Job item
Locate the word "Toyota" in the entries below, then gather every line that holds it.
Start of Given records
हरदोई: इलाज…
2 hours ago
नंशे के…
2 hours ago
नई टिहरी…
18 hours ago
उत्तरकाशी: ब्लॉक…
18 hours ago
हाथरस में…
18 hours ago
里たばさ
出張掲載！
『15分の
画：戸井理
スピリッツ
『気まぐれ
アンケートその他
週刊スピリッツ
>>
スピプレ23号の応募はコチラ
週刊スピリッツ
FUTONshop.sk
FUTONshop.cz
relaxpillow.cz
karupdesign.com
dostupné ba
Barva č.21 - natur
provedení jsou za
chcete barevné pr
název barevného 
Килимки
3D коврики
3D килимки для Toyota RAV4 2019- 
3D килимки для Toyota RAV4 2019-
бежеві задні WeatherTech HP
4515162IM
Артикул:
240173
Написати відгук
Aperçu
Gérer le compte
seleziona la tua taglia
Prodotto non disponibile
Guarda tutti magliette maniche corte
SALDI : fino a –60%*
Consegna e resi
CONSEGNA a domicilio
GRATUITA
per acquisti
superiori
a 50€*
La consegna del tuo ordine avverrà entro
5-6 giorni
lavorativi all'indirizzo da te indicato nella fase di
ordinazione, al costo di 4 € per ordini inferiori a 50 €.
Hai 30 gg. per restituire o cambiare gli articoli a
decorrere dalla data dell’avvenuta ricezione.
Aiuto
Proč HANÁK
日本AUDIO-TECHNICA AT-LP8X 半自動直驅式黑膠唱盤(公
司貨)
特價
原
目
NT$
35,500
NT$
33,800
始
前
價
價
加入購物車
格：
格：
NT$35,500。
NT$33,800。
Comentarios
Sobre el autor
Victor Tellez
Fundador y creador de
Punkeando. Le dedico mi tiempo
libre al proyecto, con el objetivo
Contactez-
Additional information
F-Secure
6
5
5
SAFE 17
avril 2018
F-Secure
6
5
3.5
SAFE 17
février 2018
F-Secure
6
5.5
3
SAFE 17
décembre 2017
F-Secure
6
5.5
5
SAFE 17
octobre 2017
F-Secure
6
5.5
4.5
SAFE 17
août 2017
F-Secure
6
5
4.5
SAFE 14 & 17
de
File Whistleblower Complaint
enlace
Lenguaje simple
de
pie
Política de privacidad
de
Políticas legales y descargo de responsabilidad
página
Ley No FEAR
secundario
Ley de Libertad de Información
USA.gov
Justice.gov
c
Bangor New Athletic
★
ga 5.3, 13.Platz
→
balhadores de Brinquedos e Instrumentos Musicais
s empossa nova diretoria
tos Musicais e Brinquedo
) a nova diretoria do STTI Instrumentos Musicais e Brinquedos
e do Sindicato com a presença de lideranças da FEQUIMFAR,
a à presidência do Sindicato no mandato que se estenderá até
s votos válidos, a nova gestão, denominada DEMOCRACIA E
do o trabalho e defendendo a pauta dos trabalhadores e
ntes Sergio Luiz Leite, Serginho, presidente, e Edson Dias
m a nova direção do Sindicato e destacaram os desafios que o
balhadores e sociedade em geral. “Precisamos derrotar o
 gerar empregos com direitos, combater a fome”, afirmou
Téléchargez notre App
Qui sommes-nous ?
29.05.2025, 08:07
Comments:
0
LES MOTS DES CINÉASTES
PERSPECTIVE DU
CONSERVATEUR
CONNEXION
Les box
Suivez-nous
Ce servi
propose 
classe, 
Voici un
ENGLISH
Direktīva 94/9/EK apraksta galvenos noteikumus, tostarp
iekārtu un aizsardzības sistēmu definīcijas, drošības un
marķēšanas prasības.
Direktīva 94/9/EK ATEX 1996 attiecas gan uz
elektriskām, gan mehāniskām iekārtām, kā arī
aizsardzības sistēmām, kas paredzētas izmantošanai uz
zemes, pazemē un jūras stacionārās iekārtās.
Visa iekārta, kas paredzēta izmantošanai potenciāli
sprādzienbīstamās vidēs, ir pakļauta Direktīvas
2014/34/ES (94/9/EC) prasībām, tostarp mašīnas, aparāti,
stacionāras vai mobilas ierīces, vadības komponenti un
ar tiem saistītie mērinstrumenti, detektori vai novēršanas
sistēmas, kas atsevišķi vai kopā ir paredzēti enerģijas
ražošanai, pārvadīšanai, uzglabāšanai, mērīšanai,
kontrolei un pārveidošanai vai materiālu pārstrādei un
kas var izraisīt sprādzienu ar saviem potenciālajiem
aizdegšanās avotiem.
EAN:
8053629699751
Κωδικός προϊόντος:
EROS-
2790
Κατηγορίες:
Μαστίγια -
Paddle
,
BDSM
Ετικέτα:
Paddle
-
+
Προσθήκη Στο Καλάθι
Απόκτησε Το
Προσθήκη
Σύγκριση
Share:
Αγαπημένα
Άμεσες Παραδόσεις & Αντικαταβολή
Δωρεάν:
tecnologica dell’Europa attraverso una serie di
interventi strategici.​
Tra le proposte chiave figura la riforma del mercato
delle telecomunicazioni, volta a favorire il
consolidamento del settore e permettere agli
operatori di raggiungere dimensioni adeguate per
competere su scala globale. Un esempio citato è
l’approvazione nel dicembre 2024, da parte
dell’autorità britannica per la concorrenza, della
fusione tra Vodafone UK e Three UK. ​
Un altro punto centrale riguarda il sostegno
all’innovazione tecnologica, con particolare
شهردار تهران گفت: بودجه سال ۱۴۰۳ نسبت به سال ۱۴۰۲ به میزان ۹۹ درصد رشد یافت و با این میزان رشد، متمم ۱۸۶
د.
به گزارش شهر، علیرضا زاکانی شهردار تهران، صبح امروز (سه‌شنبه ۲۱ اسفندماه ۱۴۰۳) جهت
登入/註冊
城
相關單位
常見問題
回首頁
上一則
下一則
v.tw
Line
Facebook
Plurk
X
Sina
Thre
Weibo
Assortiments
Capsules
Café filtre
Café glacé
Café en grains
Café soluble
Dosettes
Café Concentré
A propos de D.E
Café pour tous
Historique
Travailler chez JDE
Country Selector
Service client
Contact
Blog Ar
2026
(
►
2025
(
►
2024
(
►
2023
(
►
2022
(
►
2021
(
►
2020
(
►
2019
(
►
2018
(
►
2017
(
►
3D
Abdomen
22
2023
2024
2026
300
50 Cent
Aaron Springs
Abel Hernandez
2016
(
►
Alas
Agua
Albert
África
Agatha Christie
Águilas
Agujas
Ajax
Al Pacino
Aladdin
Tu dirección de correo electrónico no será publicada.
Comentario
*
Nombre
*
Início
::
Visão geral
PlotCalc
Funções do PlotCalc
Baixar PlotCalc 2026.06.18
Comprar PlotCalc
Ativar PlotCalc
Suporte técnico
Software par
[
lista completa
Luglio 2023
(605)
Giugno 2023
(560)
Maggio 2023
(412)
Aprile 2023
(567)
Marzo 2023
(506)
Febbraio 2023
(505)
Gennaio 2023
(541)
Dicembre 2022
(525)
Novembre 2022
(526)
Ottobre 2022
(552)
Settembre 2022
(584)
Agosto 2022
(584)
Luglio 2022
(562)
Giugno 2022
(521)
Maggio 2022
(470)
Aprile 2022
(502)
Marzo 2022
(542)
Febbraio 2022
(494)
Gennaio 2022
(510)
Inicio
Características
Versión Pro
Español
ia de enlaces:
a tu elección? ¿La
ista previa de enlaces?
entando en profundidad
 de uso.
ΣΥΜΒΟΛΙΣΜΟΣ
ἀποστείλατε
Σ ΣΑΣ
End of Given records
Response area
3D килимки для Toyota RAV4 2019- 
3D килимки для Toyota RAV4 2019-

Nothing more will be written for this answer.